Life after a kidney transplant

Thursday 14 March 2013

Peter Hill with his wife Angela

Peter Hill was diagnosed with kidney disease at 33. Over the next 30 years, his kidneys gradually got worse and eventually failed. Peter started haemodialysis and went on the transplant list.

In December 2010, after 3.5 years of haemodialysis, Peter got the call he’d been waiting for – a kidney from a deceased donor was available that matched his blood and tissue type. It was 3pm and his wife Angela was out shopping. With just an hour to get to Guy’s Hospital, Peter quickly locked up the house, got on the bus, and then rang Angela on the way.

“The call was a complete surprise. You gear yourself up for that moment, but even though you’ve thought about it and heard others talk about it you don’t really know how it feels until it happens. I was excited, apprehensive, all sorts of things at once.”

Angela and Alex (one of their two sons) arrived at 7pm, just in time to see Peter before he was wheeled from the ward into theatre for surgery.

After the operation

After recovering from surgery, Peter soon noticed the difference his new kidney made.

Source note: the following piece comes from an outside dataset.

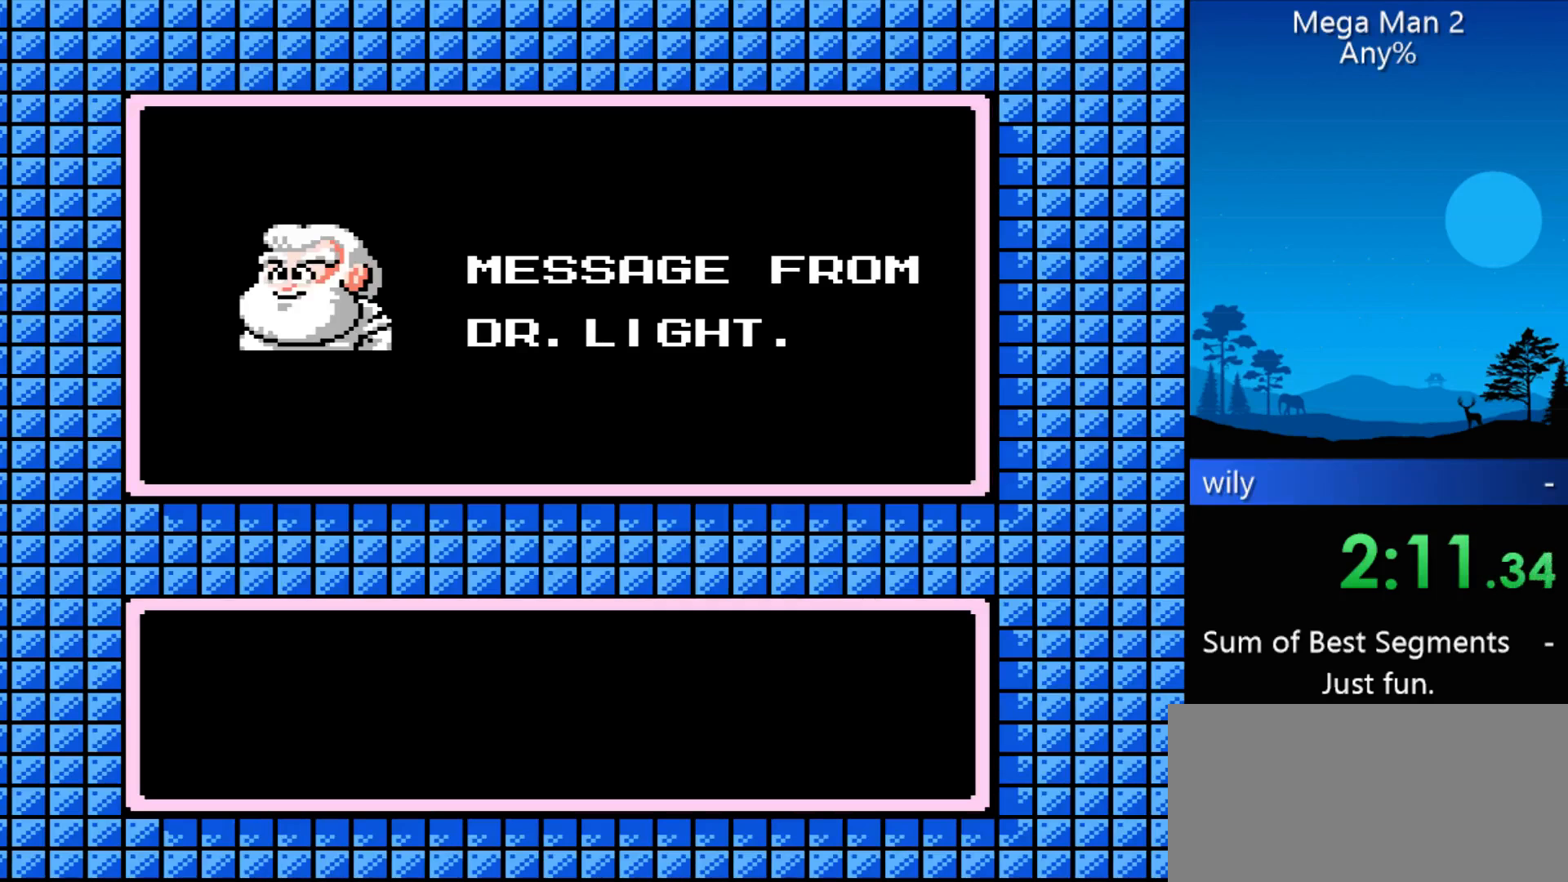
{"buttons": ["DPAD_RIGHT"], "events": [[67, "DPAD_RIGHT", "up"], [100, "B", "down"], [367, "B", "up"], [433, "DPAD_RIGHT", "down"]]}
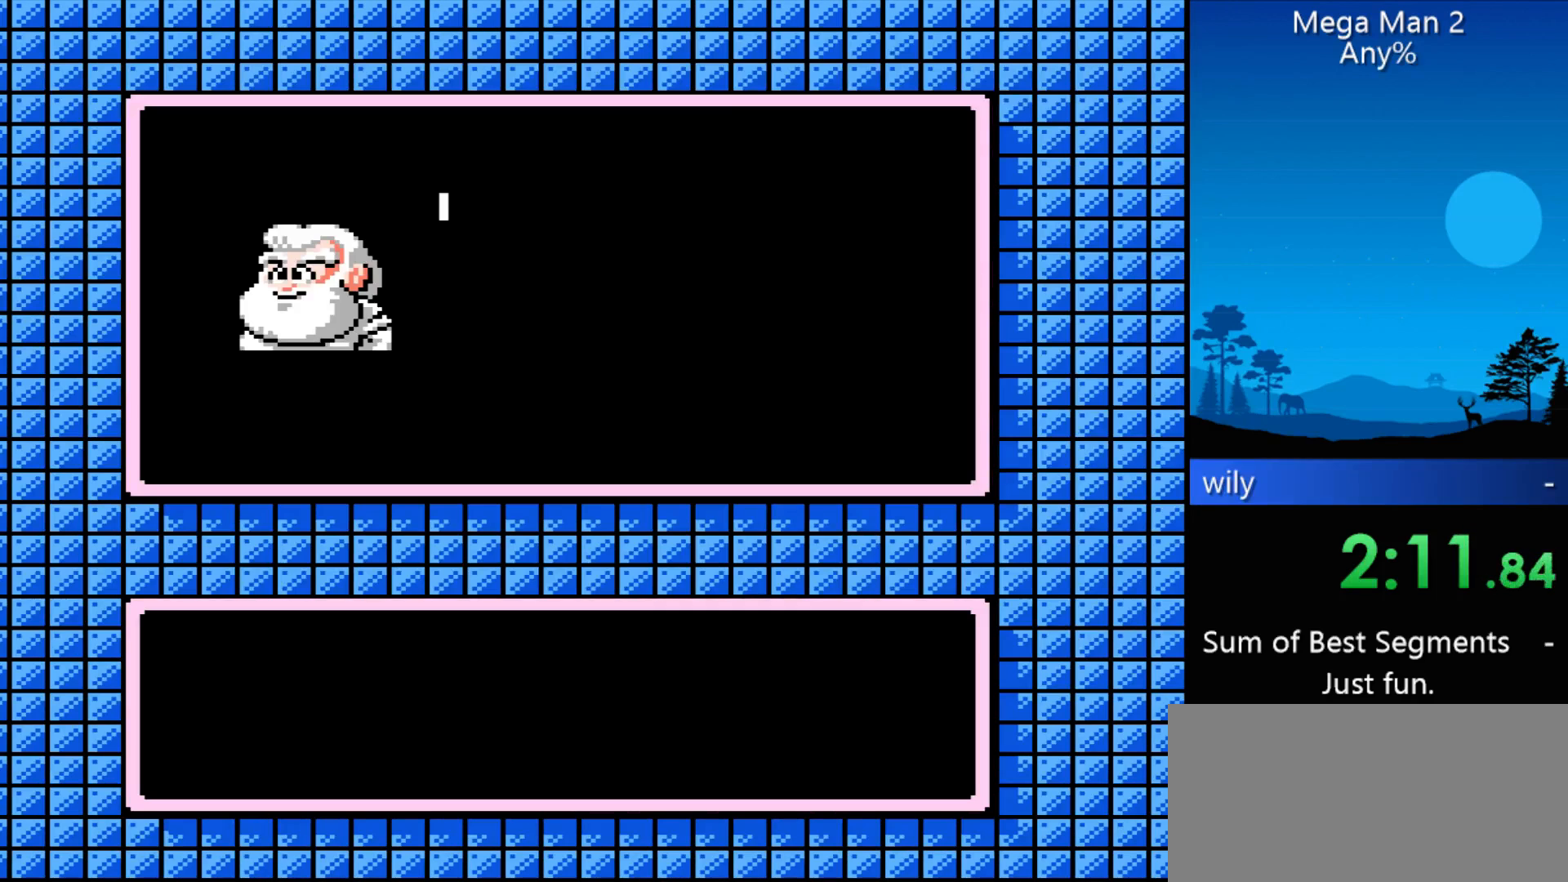
{"buttons": ["B"], "events": [[267, "B", "down"], [267, "DPAD_RIGHT", "up"]]}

“It came as a bit of a shock to be well again, and it took time to readjust. Before the transplant life was controlled by the dialysis machine, and suddenly there’s brain capacity to think about everything else in your life. It’s exciting, but also scary for the first 6 months in case your body rejects the kidney.”

There’s been a big impact on Peter’s family life as he no longer has to plan trips and visits around haemodialysis. “I can spontaneously visit friends and family and see my grandchildren – things are much more relaxed.”

Peter can also eat and drink differently now. Most people on haemodialysis can only drink up to 1 litre a day (compared with normal recommended average of 3 litres per day), because the dialysis machine can only remove 3 litres of water in a session, and sessions are usually 2-3 days apart. “In summer you’re always thirsty.”

Peter’s donor

Peter will never know who his donor was; all he knows is that she was a 38 year old woman.

A year after the transplant, Peter wrote a letter to her family, thanking them for allowing the donation to go ahead.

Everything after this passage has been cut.